Design actualization
The formation of parts and/or the assembly of component parts into a system that functions to accomplish the original purpose. This action of forming/assembling is not mind-like, but hand-like, resulting in physical effects sometimes characterized and recognizable by such detection methods as counterflow, artificiality, or arifactuality. Originally clarified by Howard Van Till as quoted by Mike Gene.
Design analogues
Physical effects of intelligence which hold across the spectrum of all possiblie intelligences, including the effects of human intelligence and any other intelligence, given the constraints on physical activity (forces, space, time, energy, chance, and their interaction) imposed by the universe. For example, Biomimicry, Isomorphic instantiaion, Artificial Intelligence.
Design-centrism
An axiomatic focus on scientific research centering on the design event and any subsequent consequences, as opposed to investigating the designer(s) or what happended prior to the design event.
Design conceptualization
The act of mind in the action of designing something for the accomplishment of a purpose.

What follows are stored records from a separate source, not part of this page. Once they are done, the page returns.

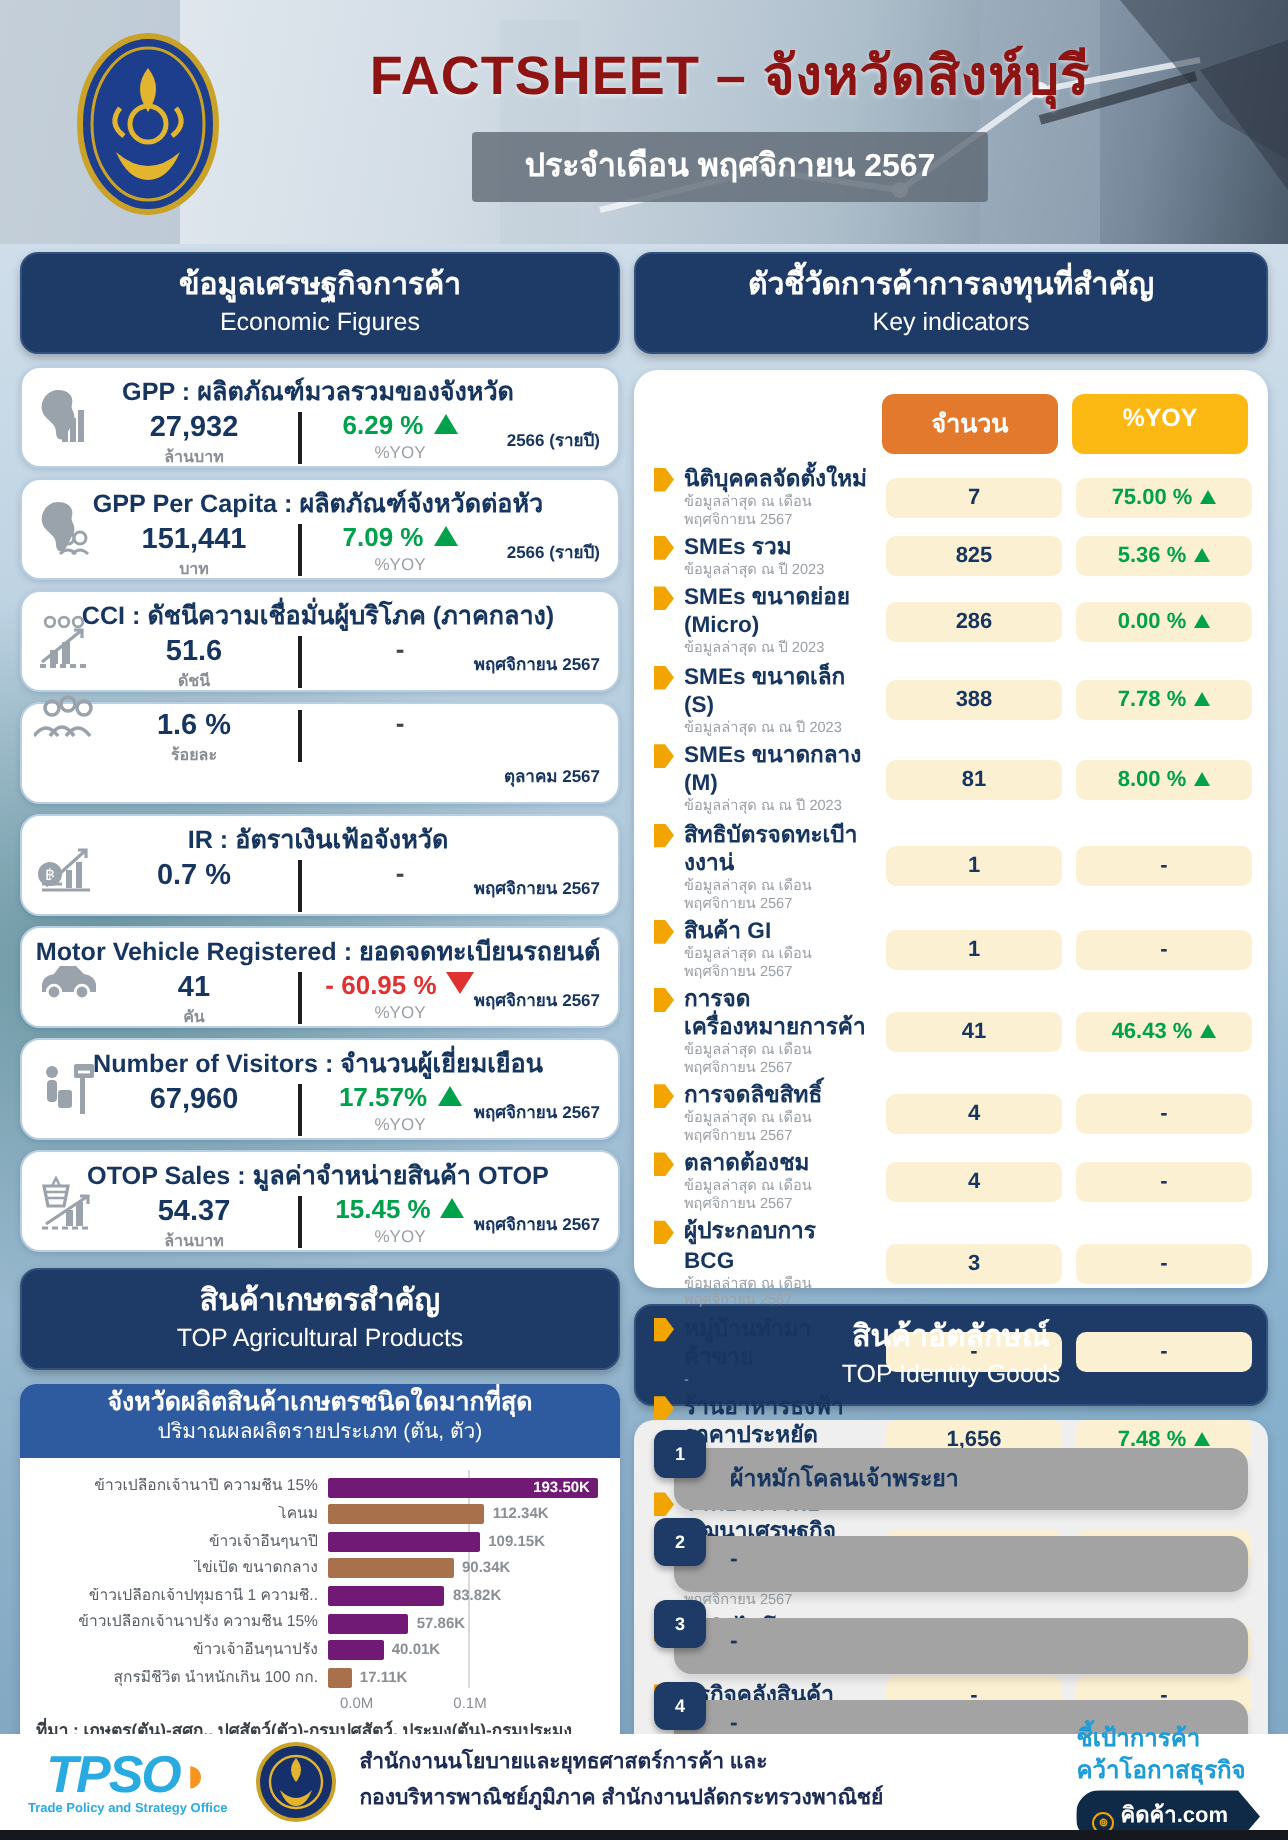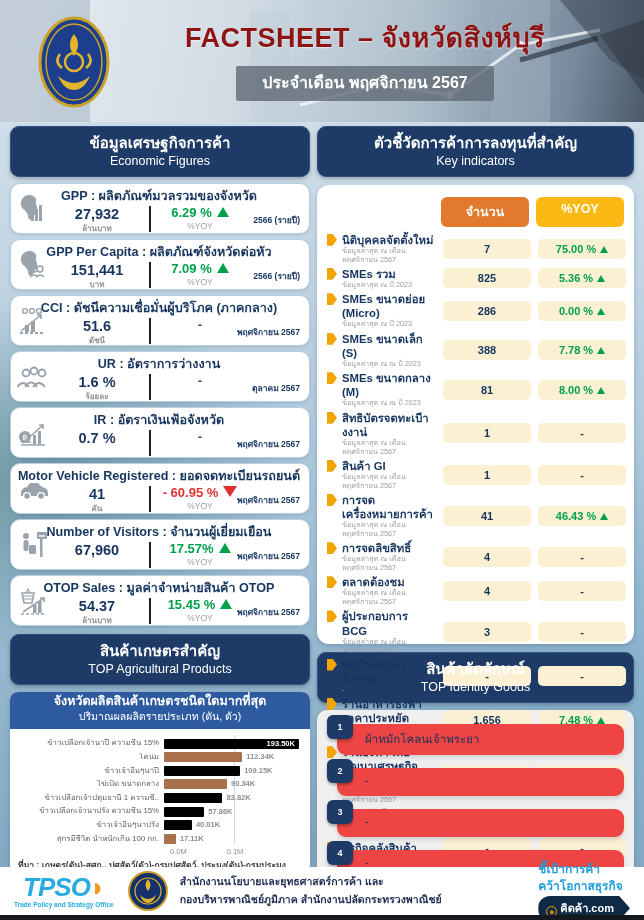--- a/index.html
+++ b/index.html
@@ -77,37 +77,37 @@
   .chart-titlebar { background:#2e5b9f; color:#fff; text-align:center; padding:0 2px 6px; }
   .chart-titlebar .t1 { font-size:12.5px; font-weight:bold; line-height:1.5; }
   .chart-titlebar .t2 { font-size:10.5px; font-weight:normal; line-height:1.2; }
   .plot { position:relative; padding:8px 10px 0 6px; }
   .gridline { position:absolute; top:6px; bottom:14px; width:1px; background:#d9d9d9; }
   .brow { display:flex; align-items:center; height:13.6px; position:relative; }
   .brow-label { width:148px; flex:0 0 148px; text-align:right; padding-right:5px;
     color:#595f66; font-size:7.8px; line-height:1.1; white-space:nowrap; overflow:hidden; }
   .brow-barwrap { flex:1; position:relative; height:10px; }
   .bbar { height:10px; border-radius:1px; position:relative; }
-  .bbar.c-green { background:#000000; } .bbar.c-brown { background:#a9714b; }
+  .bbar.c-green { background:#701a75; } .bbar.c-brown { background:#a9714b; }
   .bval-out { position:absolute; left:100%; top:0; margin-left:4px; font-size:7.5px;
     color:#8a8f96; font-weight:bold; line-height:10px; white-space:nowrap; }
   .bval-in { position:absolute; right:4px; top:0; font-size:7.5px; color:#fff;
     font-weight:bold; line-height:10px; }
   .xaxis { display:flex; margin-left:154px; position:relative; height:12px; }
   .xaxis span { position:absolute; font-size:7.5px; color:#8a8f96; top:1px; }
   .chart-src { padding:2px 8px; color:#3a3f45; font-size:8.6px; font-weight:bold; line-height:1.35; }
   
   .id-panel { margin-top:7px; background:#efefef; border-radius:10px; padding:14px 10px 10px;
     box-shadow:0 2px 5px rgba(30,60,100,.25); height:186px; }
   .id-item { position:relative; margin:0 0 13px 10px; }
   .id-badge { position:absolute; left:-10px; top:-9px; width:26px; height:24px; background:#1e3a66;
     border-radius:6px; color:#fff; font-size:9px; font-weight:bold; text-align:center;
     line-height:24px; box-shadow:0 2px 3px rgba(0,0,0,.3); }
-  .id-text { background:#ef4444; border-radius:9px; box-shadow:0 3px 4px rgba(0,0,0,.12);
-    padding:6px 10px 7px 28px; font-size:11.5px; font-weight:normal; color:#16355f; min-height:28px; }
+  .id-text { background:#a3a3a3; border-radius:9px; box-shadow:0 3px 4px rgba(0,0,0,.12);
+    padding:6px 10px 7px 28px; font-size:11.5px; font-weight:bold; color:#16355f; min-height:28px; }
   
   .footer { position:absolute; left:0; bottom:5px; width:100%; height:48px; background:#fff;
     display:flex; align-items:center; padding:0 14px; }
   .bottom-strip { position:absolute; left:0; bottom:0; width:100%; height:5px; background:#15181c; }
   .tpso { display:flex; flex-direction:column; align-items:center; margin-right:14px; }
   .tpso-word { font-size:26px; font-weight:bold; color:#29abe2; letter-spacing:-1px; line-height:1; font-style:italic; }
   .tpso-word .swoosh { color:#f7941d; }
   .tpso-sub { font-size:6.5px; color:#29abe2; font-weight:bold; margin-top:1px; }
   .footer-org { margin-left:12px; flex:1; color:#1d2c54; font-size:10.5px; font-weight:bold; line-height:1.7; }
   .kidka { text-align:left; }
@@ -221,21 +221,20 @@
               </div>
               <div class="ecard-div"></div>
               <div class="ecard-yoy">
                 <div class="y y-none">-</div>
                 <div class="yl"></div>
               </div>
             </div>
             <div class="ecard-period">พฤศจิกายน 2567</div>
           </div>
           <div class="ecard">
-            <div class="ecard-title">UR : อัตราการว่างงาน</div>
             <div class="ecard-body">
               <div class="ecard-icon"><svg width="32" height="30" viewBox="0 0 32 30">
                   <circle cx="9" cy="12" r="3.5" fill="none" stroke="#9aa2ab" stroke-width="1.8"></circle>
                   <circle cx="17" cy="10" r="3.5" fill="none" stroke="#9aa2ab" stroke-width="1.8"></circle>
                   <circle cx="25" cy="12" r="3.5" fill="none" stroke="#9aa2ab" stroke-width="1.8"></circle>
                   <path d="M3 26q6-8 12 0M11 26q6-9 12 0M19 26q6-8 12 0" transform="translate(-3 0)" stroke="#9aa2ab" stroke-width="1.8" fill="none"></path>
                 </svg></div>
               <div class="ecard-val">
                 <div class="v">1.6 %</div>
                 <div class="u">ร้อยละ</div>

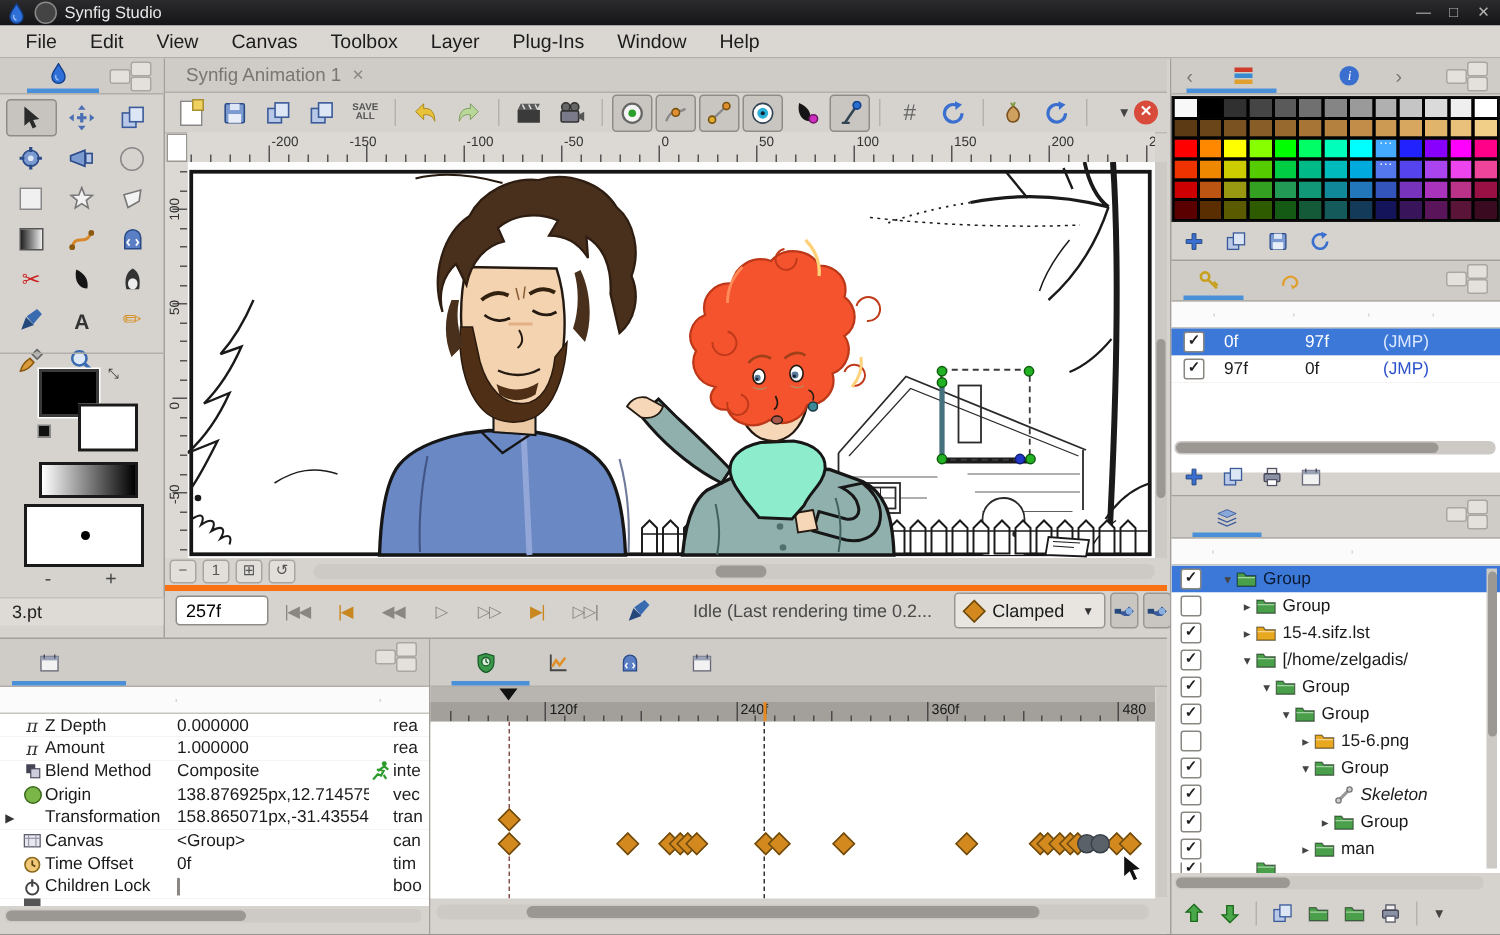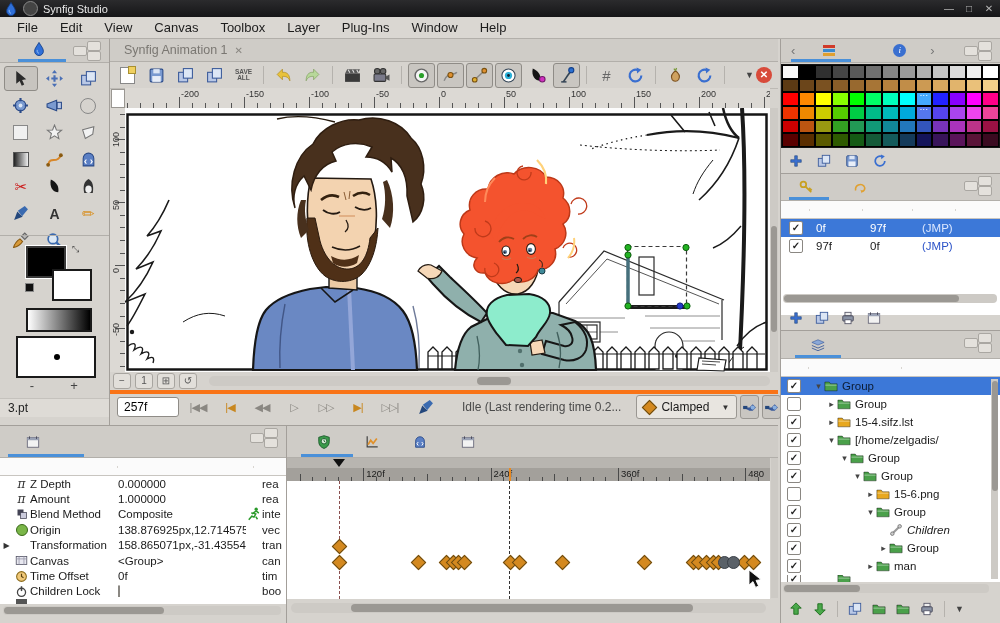--- a/index.html
+++ b/index.html
@@ -642,21 +642,21 @@
       <div class="tick" style="left:535.0px;height:5px"></div>
       <div class="tick" style="left:548.0px;height:5px"></div>
       <div class="tick" style="left:561.0px;height:5px"></div>
       <div class="tick" style="left:574.0px;height:11px"></div>
       <div class="tick" style="left:587.0px;height:5px"></div>
       <div class="tick" style="left:600.0px;height:5px"></div>
       <div class="tick" style="left:613.0px;height:5px"></div>
       <div class="tick" style="left:626.0px;height:5px"></div>
       <div class="tick" style="left:639.0px;height:11px"></div>
       <div class="tlabel" style="left:56.0px">-200</div>
-      <div class="tlabel" style="left:121.0px">-150</div>
+      <div class="tlabel" style="left:108px">-150</div>
       <div class="tlabel" style="left:186.0px">-100</div>
       <div class="tlabel" style="left:251.0px">-50</div>
       <div class="tlabel" style="left:316.0px">0</div>
       <div class="tlabel" style="left:381.0px">50</div>
       <div class="tlabel" style="left:446.0px">100</div>
       <div class="tlabel" style="left:511.0px">150</div>
       <div class="tlabel" style="left:576.0px">200</div>
       <div class="tlabel" style="left:641.0px">250</div>
     </div>
   <div id="vruler" class="abs">
@@ -1150,21 +1150,21 @@
   </div>
           <div class="lrow" style="">
     <span style="width:26px;display:flex;justify-content:center;flex:none">
               <span class="cb">✓</span>
             </span>
     <span style="width:71px;flex:none"></span>
     <span class="exp"></span>
     <svg class="ic-s">
               <use href="#s-bone"></use>
             </svg>
-    <span class="lname" style="font-style:italic;">Children</span>
+    <span class="lname" style="font-style:italic;">Skeleton</span>
   </div>
           <div class="lrow" style="">
     <span style="width:26px;display:flex;justify-content:center;flex:none">
               <span class="cb">✓</span>
             </span>
     <span style="width:71px;flex:none"></span>
     <span class="exp">▸</span>
     <svg class="ic-s" style="color:#4aa04a">
               <use href="#s-folder"></use>
             </svg>

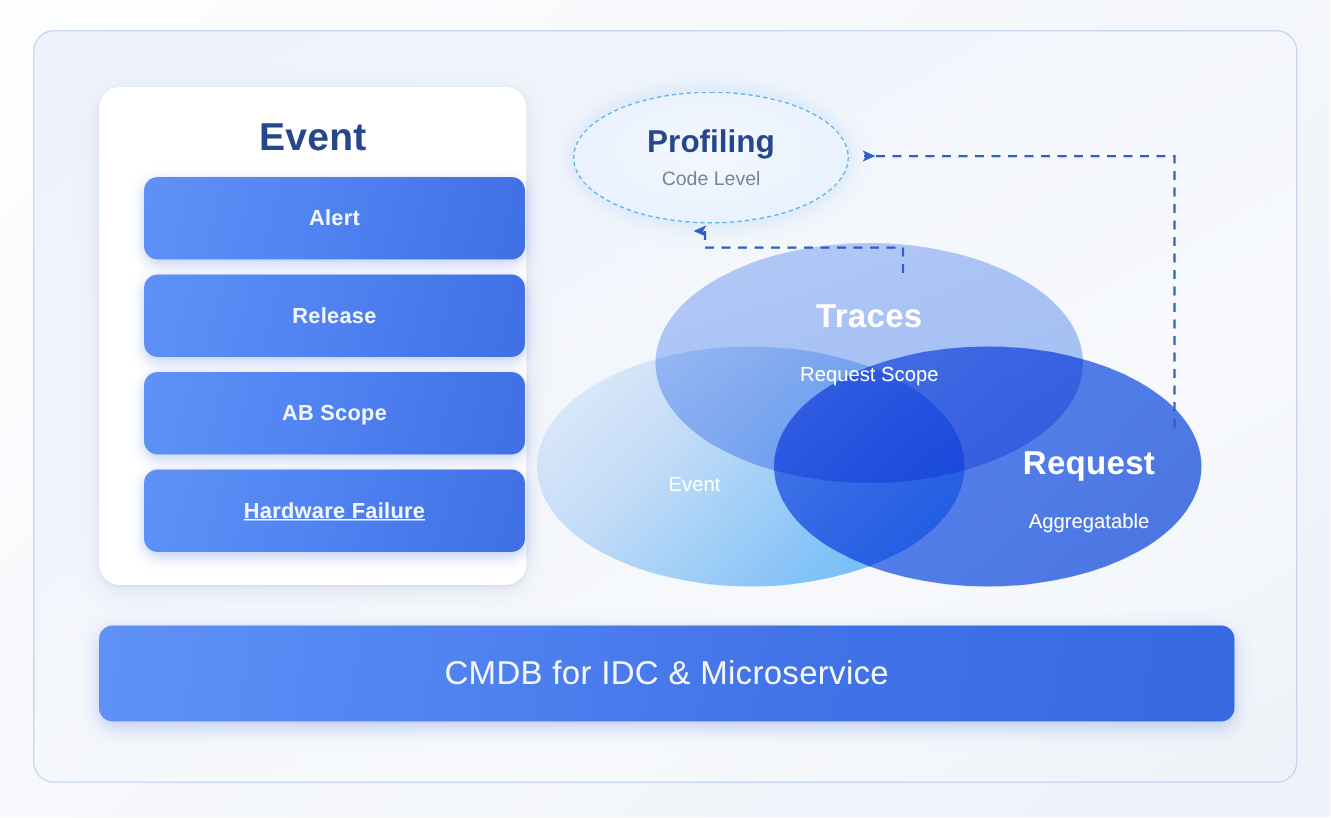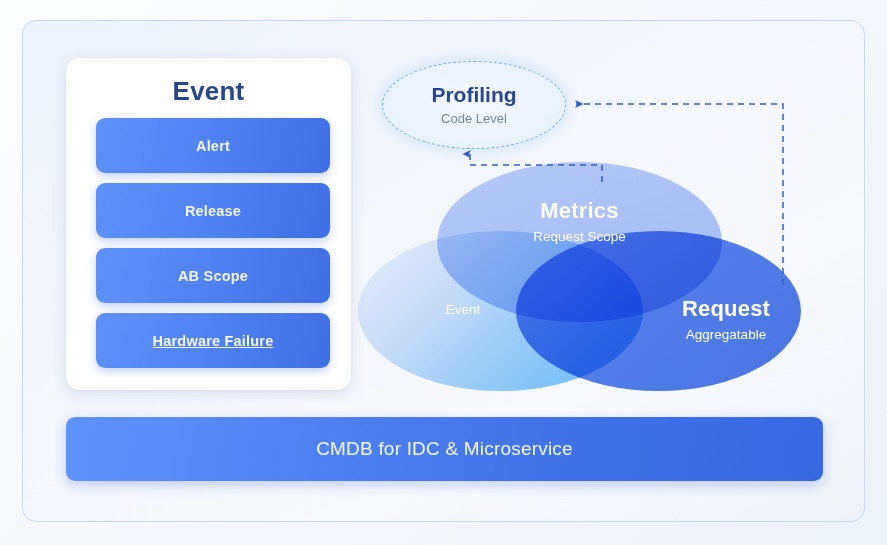--- a/index.html
+++ b/index.html
@@ -51,21 +51,21 @@
     text-align: center;
     font-size: 26px;
     font-weight: bold;
     color: #27478c;
     letter-spacing: 0.2px;
   }
 
   .event-btn {
     position: absolute;
     left: 30px;
-    width: 234px;
+    width: 254px;
     height: 55px;
     border-radius: 9px;
     background: linear-gradient(105deg, #5f92f7 0%, #5183f2 45%, #3f6fe4 100%);
     box-shadow: 0 3px 9px rgba(70,110,220,0.34);
     display: flex;
     align-items: center;
     justify-content: center;
     color: #f2f6ff;
     font-size: 14.5px;
     font-weight: bold;
@@ -83,21 +83,21 @@
     top: 417px;
     width: 757px;
     height: 64px;
     border-radius: 9px;
     background: linear-gradient(100deg, #5f92f7 0%, #5688f4 20%, #4274e8 60%, #3768e2 100%);
     box-shadow: 0 4px 12px rgba(70,110,220,0.30);
     display: flex;
     align-items: center;
     justify-content: center;
     color: #f4f7ff;
-    font-size: 19px;
+    font-size: 22px;
     letter-spacing: 0.2px;
   }
 
   
   #profiling-ellipse {
     position: absolute;
     left: 382px;
     top: 61px;
     width: 184px;
     height: 88px;
@@ -150,21 +150,21 @@
     opacity: 0.90;
   }
 
   .venn-label {
     position: absolute;
     text-align: center;
     color: #ffffff;
     pointer-events: none;
   }
   .venn-label .vl-title { font-size: 22px; font-weight: bold; letter-spacing: 0.2px; line-height: 1.15; }
-  .venn-label .vl-sub { font-size: 13.5px; font-weight: normal; margin-top: 6px; text-align: center; }
+  .venn-label .vl-sub { font-size: 13.5px; font-weight: normal; margin-top: 19px; text-align: center; }
 
   #label-traces  { left: 492px; top: 198px; width: 175px; }
   #label-logs    { left: 388px; top: 296px; width: 150px; }
   #label-metrics { left: 626px; top: 296px; width: 200px; }
 
   
   #connectors { position: absolute; left: 0; top: 0; width: 887px; height: 545px; }
 </style>
 </head>
 <body>
@@ -173,21 +173,21 @@
 
   <div id="outer-panel"></div>
 
   <div id="venn">
     <div class="venn-ellipse" id="ellipse-traces"></div>
     <div class="venn-ellipse" id="ellipse-logs"></div>
     <div class="venn-ellipse" id="ellipse-metrics"></div>
   </div>
 
   <div class="venn-label" id="label-traces">
-    <div class="vl-title">Metrics</div>
+    <div class="vl-title">Traces</div>
     <div class="vl-sub">Request Scope</div>
   </div>
   <div class="venn-label" id="label-logs">
     <div class="vl-sub">Event</div>
   </div>
   <div class="venn-label" id="label-metrics">
     <div class="vl-title">Request</div>
     <div class="vl-sub">Aggregatable</div>
   </div>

Originally clarified by Howard Van Till as quoted by Mike Gene.
Design product
The physical result(s) of design conceptualization and actualization. (see above)
Designoid
An object in nature that appears to be designed, but actually intelligent agency had no part in its causal history. (Term apparently originates with Richard Dawkins, Climbing Mount Improbable, 1996, pp. 6, 25; ISBN 0393316823)
Designer
An intelligent agent that arranges material structures to accomplish a purpose. Whether this agent is personal or impersonal, conscious or unconscious, part of nature or beyond nature are live possibilities within the theory of intelligent design.[2]
Diachronic counterflow
Counterflow that is perceivable chronologically over time. Diachronic counterflow may or may not have a related synchronic counterflow.
Direct counterflow
Counterflow is perceived through non-inferential indicators.